Dal verbale di Andrea Mantella: «Peppone tese un tranello ai due, Lo Giudice e Soriano, dicendo loro di tornare dopo un paio di giorni perché intanto avrebbe cercato di trovare la macchina rubata. Invece di fare ciò avvisò Saverio Razionale». Fu così che Lo Giudice e Soriano, due giorni dopo, in un casolare, si sarebbero trovati di fronte Accorinti e Razionale e altri uomini. E qui inizia una narrazione raccapricciante: «Giunti al casolare, fu detto subito a Lo Giudice di andarsene perché la cosa non lo riguardava ma, per come mi dissero sia Razionale al carcere di Paola che Accorinti al carcere di Cosenza, lui non se ne volle andare, dicendo che Soriano era un bravo ragazzo».

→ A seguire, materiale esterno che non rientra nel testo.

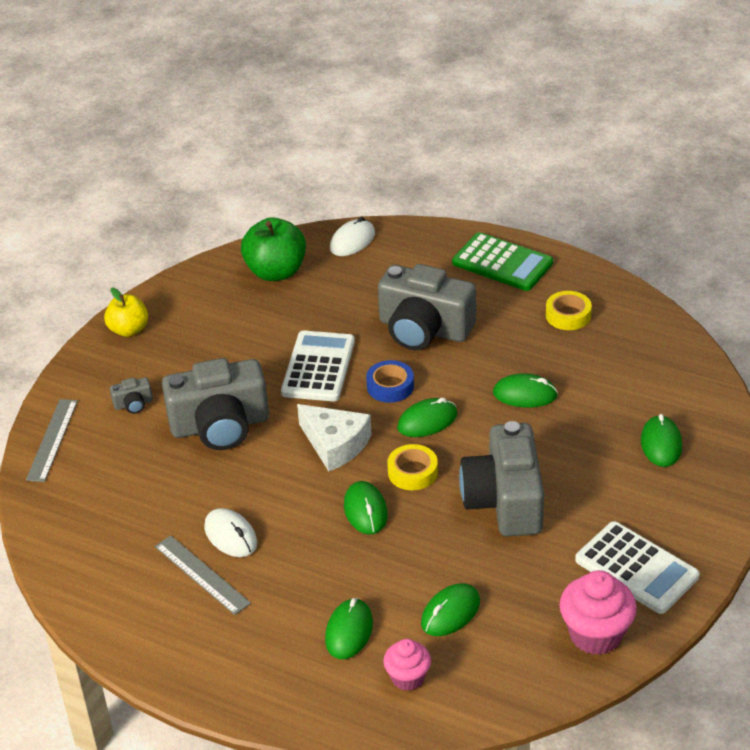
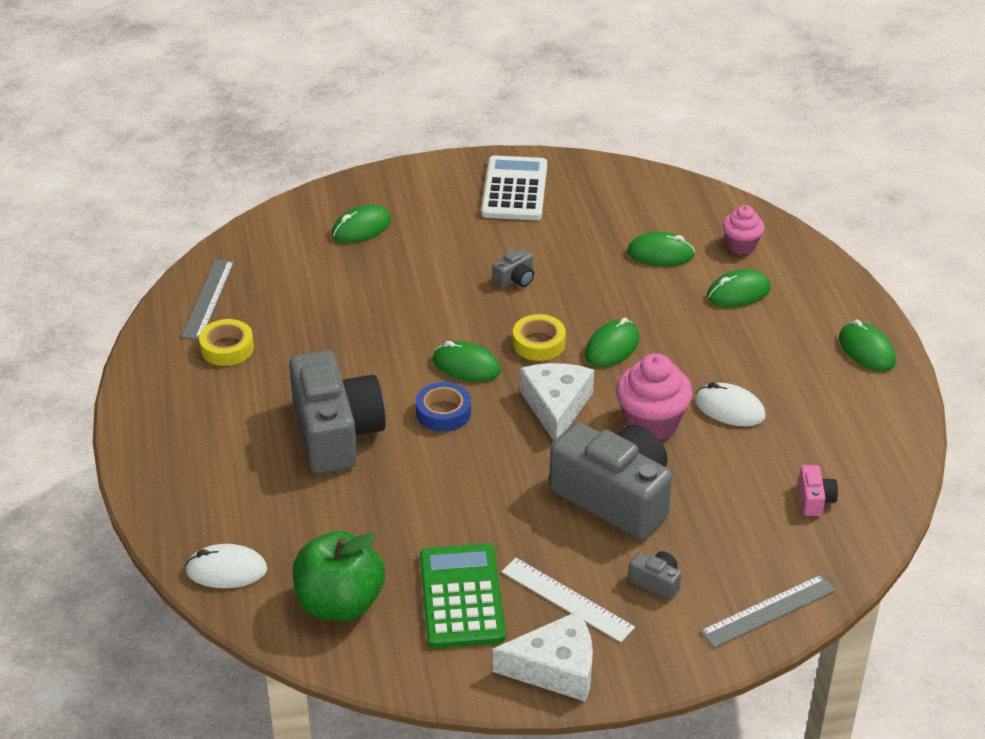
camera: 130 degrees left, 0 degrees up
yellow apple [104,288,148,337] -> white cheese [493,611,593,702]
grey ruler [155,536,251,615] -> grey ruler moved to [181,259,234,340]
white mouse [204,508,257,557] -> white mouse turned 75 degrees counterclockwise [695,382,766,426]
white calculator [281,330,355,401] -> none
green calculator [452,232,553,291] -> green calculator moved to [420,544,506,648]
grey camera [459,421,544,536] -> grey camera [493,248,534,288], size x0.40
green mouse [493,373,558,407] -> green mouse moved to [839,319,896,371]
pink cupcake [560,570,637,655] -> pink cupcake moved to [616,353,693,440]
none -> white ruler [502,558,635,642]
none -> pink camera [798,465,838,516]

Lo Giudice non abbandonò l’amico

Così Andrea Mantella spiega che Antonio Lo Giudice fu ucciso perché non volle abbandonare l’amico al suo destino: «Non mi è stato detto se Antonio Lo Giudice è stato sparato o strangolato, ma so che è stato ucciso sulla sedia e Accorinti mi disse che era morto con il sorriso sulle labbra». Fu una morte rapida, diversamente da quella di Roberto Soriano. Apprese, il collaboratore di giustizia, che prima di essere ucciso fu torturato usando una tenaglia di quelle per tagliare le unghie alle vacche». Lo interrogarono affinché confessasse la sua responsabilità per gli agguati orditi contro gli stessi Accorinti e Razionale, su ordine di Peppe Mancuso: «Alla fine confessò… E mentre lo torturavano li pregava di ucciderlo».

Carlo e Antonio Castagna

I Soriano avrebbero – secondo Mantella – da sempre meditato di assassinare i boss di Zungri e San Gregorio d’Ippona: «I fratelli o cugini Castagna sono quelli poi uccisi e ritrovati bruciati in un’autovettura, credo un’Alfa 75, al Ponte di Ferro, nel territorio del Mesima, vicino al distributore dei Patania. Ho saputo successivamente che loro volevano riappacificarsi con Razionale e Accorinti, tirandosi fuori dalla situazione, ma non sono stati perdonati. Queste però sono voci correnti dell’ambiente criminale, per cui non posso affermare chi li abbia materialmente uccisi». Si tratterebbe dei fratelli Carlo (cognato di Roberto Soriano, peraltro) e Antonio Castagna, entrambi di Rombiolo, rivenuti carbonizzati nella carcassa di un auto il 13 agosto del 1997. Fine analoga a quella di altri due Castagna, uccisi nel 1995.

“Pesci piccoli” e pescecani

“Pesci piccoli” divorati dai pescecani. E il più pescecane tra tutti era Giuseppe Mancuso, “Mbrogghja”, quello che «ti ammazza per niente». Mantella, pertanto, chiude così: «Nonostante Accorinti e Razionale avessero saputo che Mancuso Giuseppe “Mbrogghjia” li voleva uccidere, non hanno mai risposto, né lui è stato mai tradito durante la latitanza. Questo è il paradosso della situazione dei Mancuso, che non sono mai stati toccati da nessuno, nonostante si siano messi contro i gruppi più sanguinari del Vibonese».

 

LEGGI ANCHE: Rinascita Scott, la provincia di Vibo in mano al super boss Luigi Mancuso: il video

Ancora omicidi

La storia della faida sul Poro proseguì negli anni successivi. Il 27 agosto del 1996 fu ucciso Rocco Francesco Pappa, lungo la provinciale Vibo-Triparni. Era considerato un uomo degli Accorinti. Il successivo 2 dicembre, scampò ad un agguato, a Mesiano di Filandari, Nicolino Mazzeo, che era in macchina assieme ad Angelo Pappa, fratello di Rocco. Il 13 agosto 1997, quindi, il ritrovamento dei corpi dei fratelli Castagna. Un altro Castagna, Emilio, non legato da vincoli parentali ai due precedentemente menzionati, fu assassinato il 29 agosto 1997: era un affiliato del boss Peppone Accorinti, per quale i Soriano continuano a nutrire ancora oggi – rivelano gli atti della Direzione distrettuale antimafia di Catanzaro – una sete di sangue ancora insoddisfatta.